VietSearch

A search engine built from scratch to understand how Google really works.

Canvas View (Explore)	Search View

This is a series where I learn SEO by building a mini search engine from scratch. It covers the core pipeline behind Google Search — Crawling, Indexing, Ranking — plus Neural Reranking, AI Overviews, and Sports OneBox.

As someone who works in SEO, I wanted to understand search at the engineering level. Not just what Google does, but how and why. It's no coincidence that the research problems search engines needed to solve — understanding language, ranking relevance across billions of documents — drove the breakthroughs that became modern AI. The transformer paper ("Attention Is All You Need") came out of Google. So did Word2Vec and BERT. Search is where it all started.

This project started in March 2026 and is still ongoing.

The Pipeline

This is what Google does every time you search something.

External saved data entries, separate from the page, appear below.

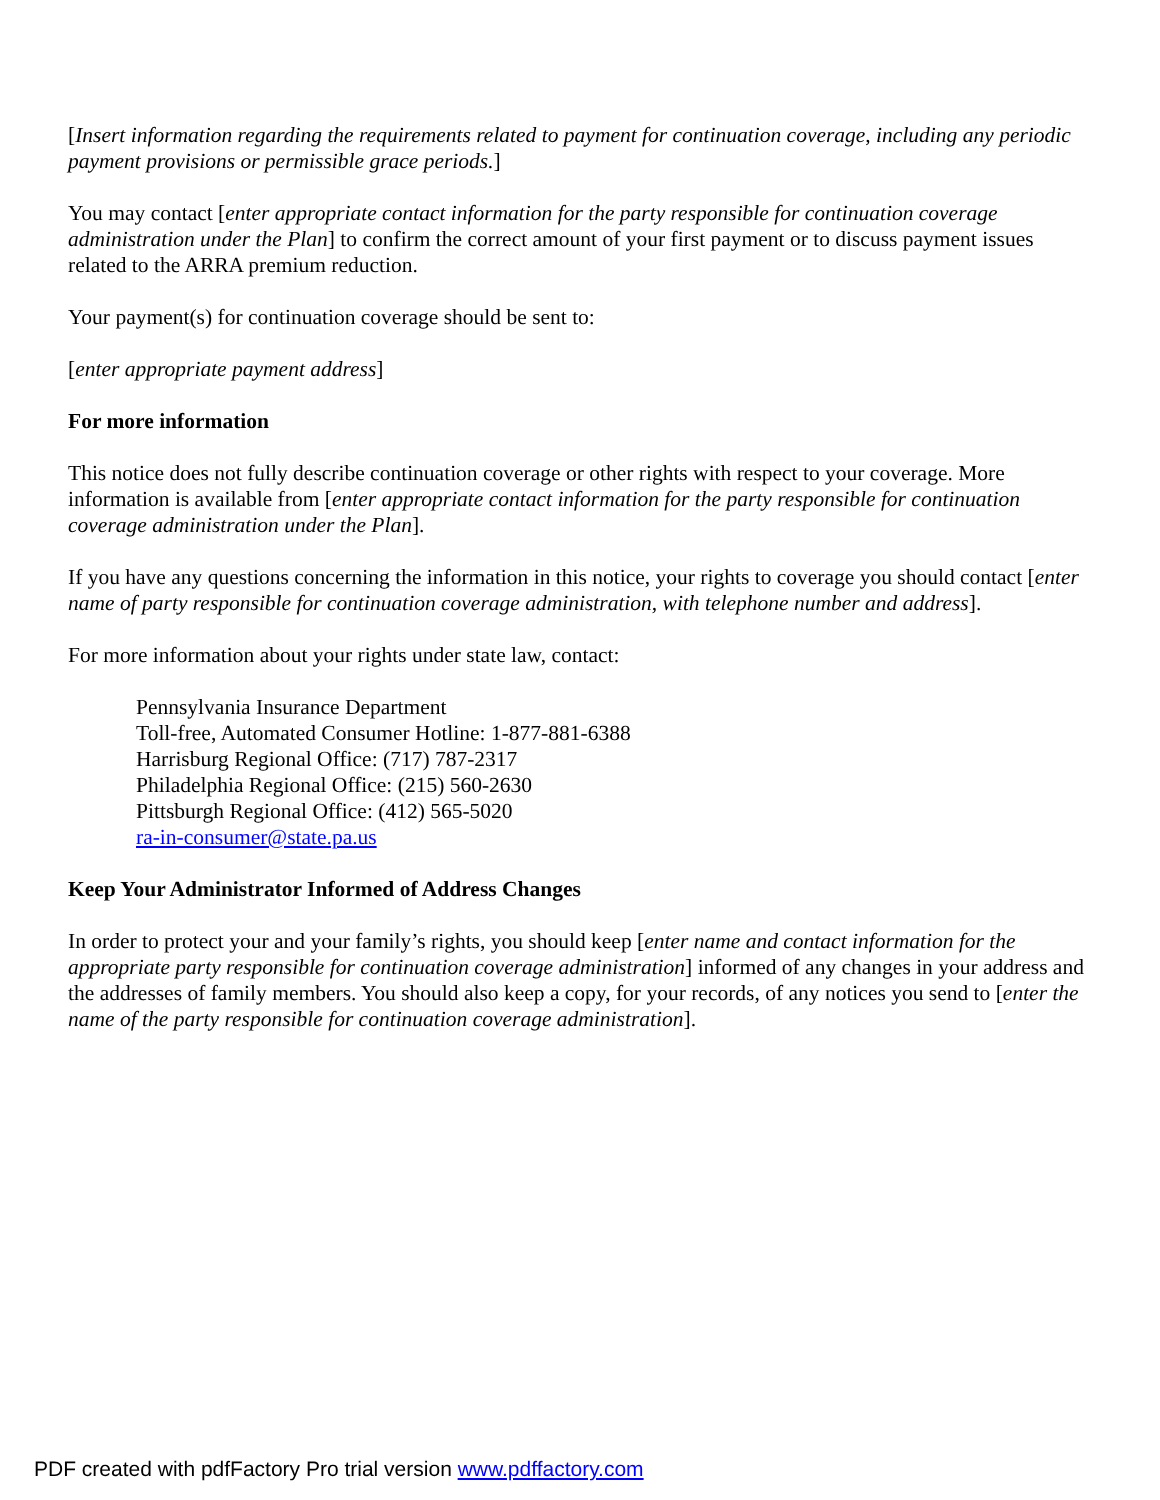[Insert information regarding the requirements related to payment for continuation coverage, including any periodic payment provisions or permissible grace periods.]
You may contact [enter appropriate contact information for the party responsible for continuation coverage administration under the Plan] to confirm the correct amount of your first payment or to discuss payment issues related to the ARRA premium reduction.
Your payment(s) for continuation coverage should be sent to:
[enter appropriate payment address]
For more information
This notice does not fully describe continuation coverage or other rights with respect to your coverage. More information is available from [enter appropriate contact information for the party responsible for continuation coverage administration under the Plan].
If you have any questions concerning the information in this notice, your rights to coverage you should contact [enter name of party responsible for continuation coverage administration, with telephone number and address].
For more information about your rights under state law, contact:
Pennsylvania Insurance Department
Toll-free, Automated Consumer Hotline: 1-877-881-6388
Harrisburg Regional Office: (717) 787-2317
Philadelphia Regional Office: (215) 560-2630
Pittsburgh Regional Office: (412) 565-5020
ra-in-consumer@state.pa.us
Keep Your Administrator Informed of Address Changes
In order to protect your and your family’s rights, you should keep [enter name and contact information for the appropriate party responsible for continuation coverage administration] informed of any changes in your address and the addresses of family members. You should also keep a copy, for your records, of any notices you send to [enter the name of the party responsible for continuation coverage administration].
PDF created with pdfFactory Pro trial version www.pdffactory.com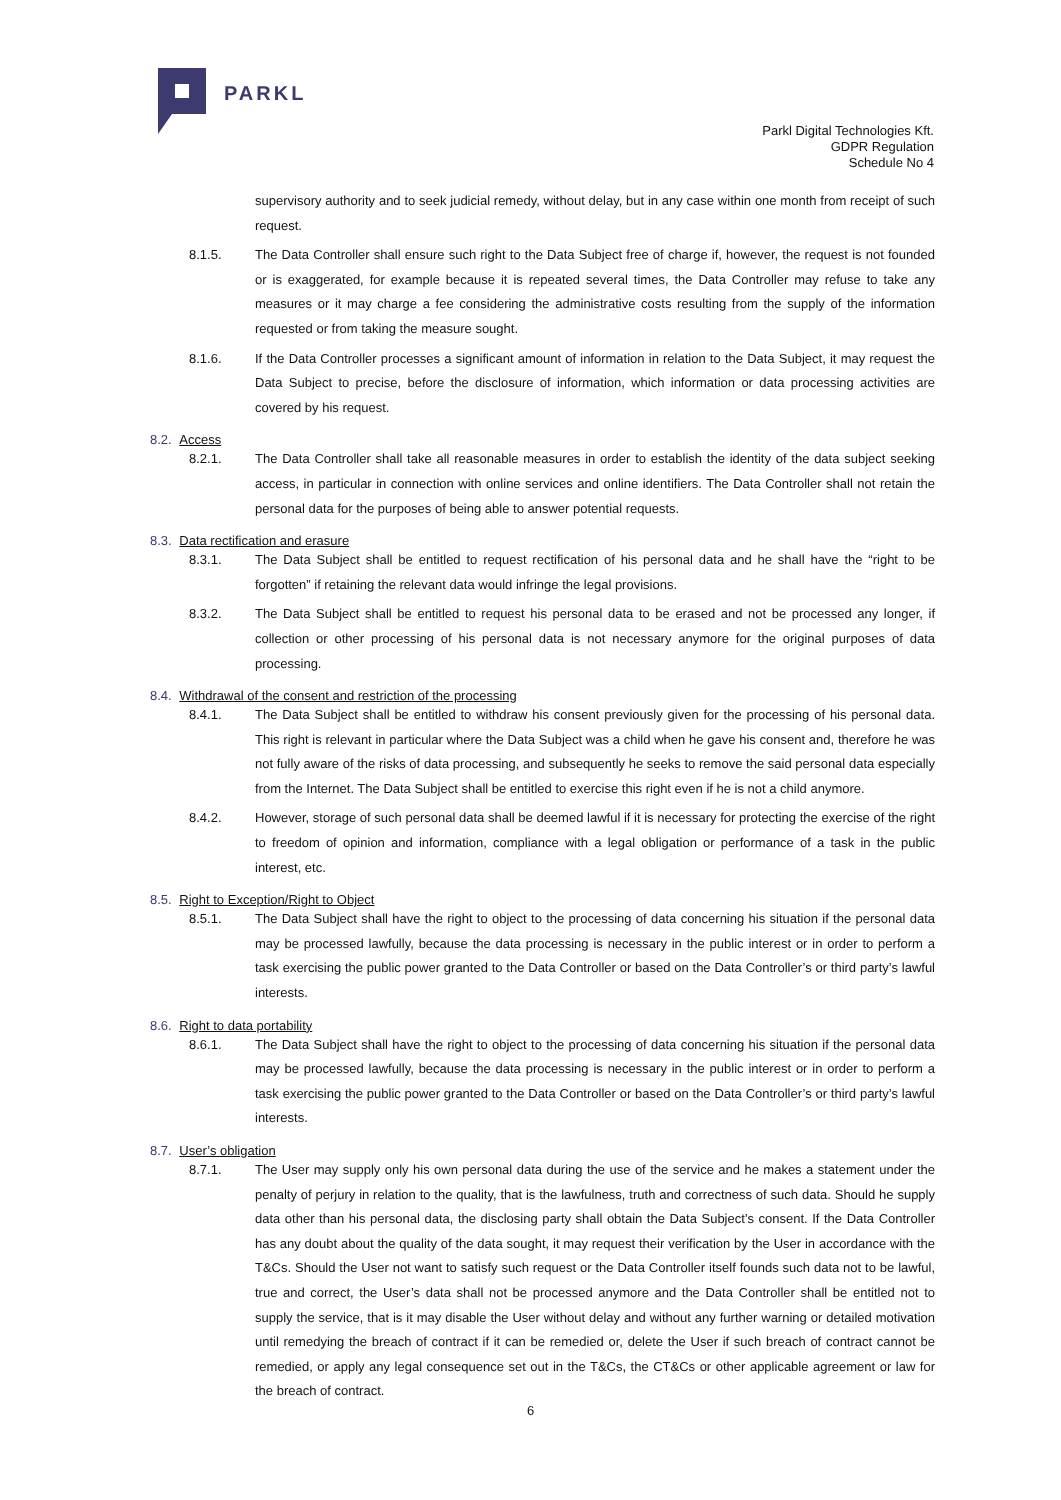PARKL
Parkl Digital Technologies Kft.
GDPR Regulation
Schedule No 4
supervisory authority and to seek judicial remedy, without delay, but in any case within one month from receipt of such request.
8.1.5. The Data Controller shall ensure such right to the Data Subject free of charge if, however, the request is not founded or is exaggerated, for example because it is repeated several times, the Data Controller may refuse to take any measures or it may charge a fee considering the administrative costs resulting from the supply of the information requested or from taking the measure sought.
8.1.6. If the Data Controller processes a significant amount of information in relation to the Data Subject, it may request the Data Subject to precise, before the disclosure of information, which information or data processing activities are covered by his request.
8.2. Access
8.2.1. The Data Controller shall take all reasonable measures in order to establish the identity of the data subject seeking access, in particular in connection with online services and online identifiers. The Data Controller shall not retain the personal data for the purposes of being able to answer potential requests.
8.3. Data rectification and erasure
8.3.1. The Data Subject shall be entitled to request rectification of his personal data and he shall have the “right to be forgotten” if retaining the relevant data would infringe the legal provisions.
8.3.2. The Data Subject shall be entitled to request his personal data to be erased and not be processed any longer, if collection or other processing of his personal data is not necessary anymore for the original purposes of data processing.
8.4. Withdrawal of the consent and restriction of the processing
8.4.1. The Data Subject shall be entitled to withdraw his consent previously given for the processing of his personal data. This right is relevant in particular where the Data Subject was a child when he gave his consent and, therefore he was not fully aware of the risks of data processing, and subsequently he seeks to remove the said personal data especially from the Internet. The Data Subject shall be entitled to exercise this right even if he is not a child anymore.
8.4.2. However, storage of such personal data shall be deemed lawful if it is necessary for protecting the exercise of the right to freedom of opinion and information, compliance with a legal obligation or performance of a task in the public interest, etc.
8.5. Right to Exception/Right to Object
8.5.1. The Data Subject shall have the right to object to the processing of data concerning his situation if the personal data may be processed lawfully, because the data processing is necessary in the public interest or in order to perform a task exercising the public power granted to the Data Controller or based on the Data Controller’s or third party’s lawful interests.
8.6. Right to data portability
8.6.1. The Data Subject shall have the right to object to the processing of data concerning his situation if the personal data may be processed lawfully, because the data processing is necessary in the public interest or in order to perform a task exercising the public power granted to the Data Controller or based on the Data Controller’s or third party’s lawful interests.
8.7. User’s obligation
8.7.1. The User may supply only his own personal data during the use of the service and he makes a statement under the penalty of perjury in relation to the quality, that is the lawfulness, truth and correctness of such data. Should he supply data other than his personal data, the disclosing party shall obtain the Data Subject’s consent. If the Data Controller has any doubt about the quality of the data sought, it may request their verification by the User in accordance with the T&Cs. Should the User not want to satisfy such request or the Data Controller itself founds such data not to be lawful, true and correct, the User’s data shall not be processed anymore and the Data Controller shall be entitled not to supply the service, that is it may disable the User without delay and without any further warning or detailed motivation until remedying the breach of contract if it can be remedied or, delete the User if such breach of contract cannot be remedied, or apply any legal consequence set out in the T&Cs, the CT&Cs or other applicable agreement or law for the breach of contract.
6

I built each piece.

                        BUILD (offline)                                    QUERY (online)
        ┌──────────────────────────────────────┐        ┌──────────────────────────────────────────────┐
        │                                      │        │                                              │
        │   Crawler ──→ Pages DB ──┬──→ Indexer │        │   Search Query                               │
        │   (BFS,       (1000+     │           │        │       │                                      │
        │   robots.txt,  pages)    ├──→ PageRank│        │       ├──→ Spell Check ──→ Tokenize          │
        │   rate limit)            │           │        │       │                      │               │
        │                          └──→ Chunker │        │       │              Index Lookup ──→ BM25   │
        │                               │      │        │       │                                │     │
        │                          Embedder     │        │       ├──→ PageRank Lookup             │     │
        │                               │      │        │       │        │                       │     │
        │                               ▼      │        │       │        ▼                       │     │
        │   ┌─────────┐ ┌──────────┐ ┌───────┐ │        │       │  Combine Scores ──→ Rerank (Top 5)   │
        │   │Inverted │ │PageRank  │ │Vector │ │        │       │                        │             │
        │   │ Index   │ │ Scores   │ │ Store │ │◄───────┤       │                    Results           │
        │   └─────────┘ └──────────┘ └───────┘ │        │       │                        │             │
        └──────────────────────────────────────┘        │       ├──→ Fan-out ──→ Hybrid Retrieval      │
                    ▲                                   │       │                    │             │   │
                    │             Databases are the     │       │               AI Overview        │   │
                    │                  bridge            │       │                    │             │   │
                    └───────────────────────────────────┤       └──→ Sports Detection (OneBox)    │   │
                                                        └──────────────────────────────────────────────┘

What each piece does

Stage	What it does	How	Numbers
Crawler	Downloads web pages	BFS traversal, robots.txt compliance, 1.5s rate limiting, dead page tracking	~1,000+ pages from Wikipedia, BBC Sport, ESPN, FBref, Transfermarkt
Indexer	Maps every word to the pages containing it	Tokenization (Porter stemmer) → stopword removal → inverted index via PostgreSQL COPY	100K+ terms, 1M+ postings
PageRank	Scores page authority from link structure	Iterative algorithm (d=0.85, 20 iterations), handles dangling nodes	Scores for all live pages
Chunker + Embedder	Prepares pages for semantic search	Split into ~300-token chunks, embed with Voyage AI voyage-3-lite, store as pgvector	~15,000+ chunks (512d vectors)
BM25	Scores text relevance	BM25F with 4× title weight, term frequency × inverse document frequency × length normalization	k1=1.2, b=0.75
Neural Reranker	Refines top results with a cross-encoder	ONNX inference with ms-marco-MiniLM-L-6-v2 (22M params), runs locally on CPU	Reranks top 5 candidates
Ranking	Combines signals	80% BM25 + 20% PageRank, exponential freshness decay, 7-day recency bonus	min-max normalized, tunable live in the UI
Spell correction	Fixes typos before searching	Levenshtein edit-distance ≤ 2, vocabulary from page titles + indexed stems	Proper nouns protected via terms table
AI Overview	Generates a summary with citations	Co-occurrence fan-out → hybrid retrieval (vector + keyword) → Groq streaming with retry	Llama 3.3 70B, cached 24h
AI Chat	Follow-up conversation with context	Multi-turn chat grounded in retrieved chunks, inline citations	Groq streaming
Sports OneBox	Live match cards above results	Keyword detection for teams/leagues → API-Football integration	Live scores, standings, fixtures

The UI

The frontend is a React Flow canvas that visualizes the entire pipeline as an interactive node graph. Search a query and watch data flow through each stage in real-time.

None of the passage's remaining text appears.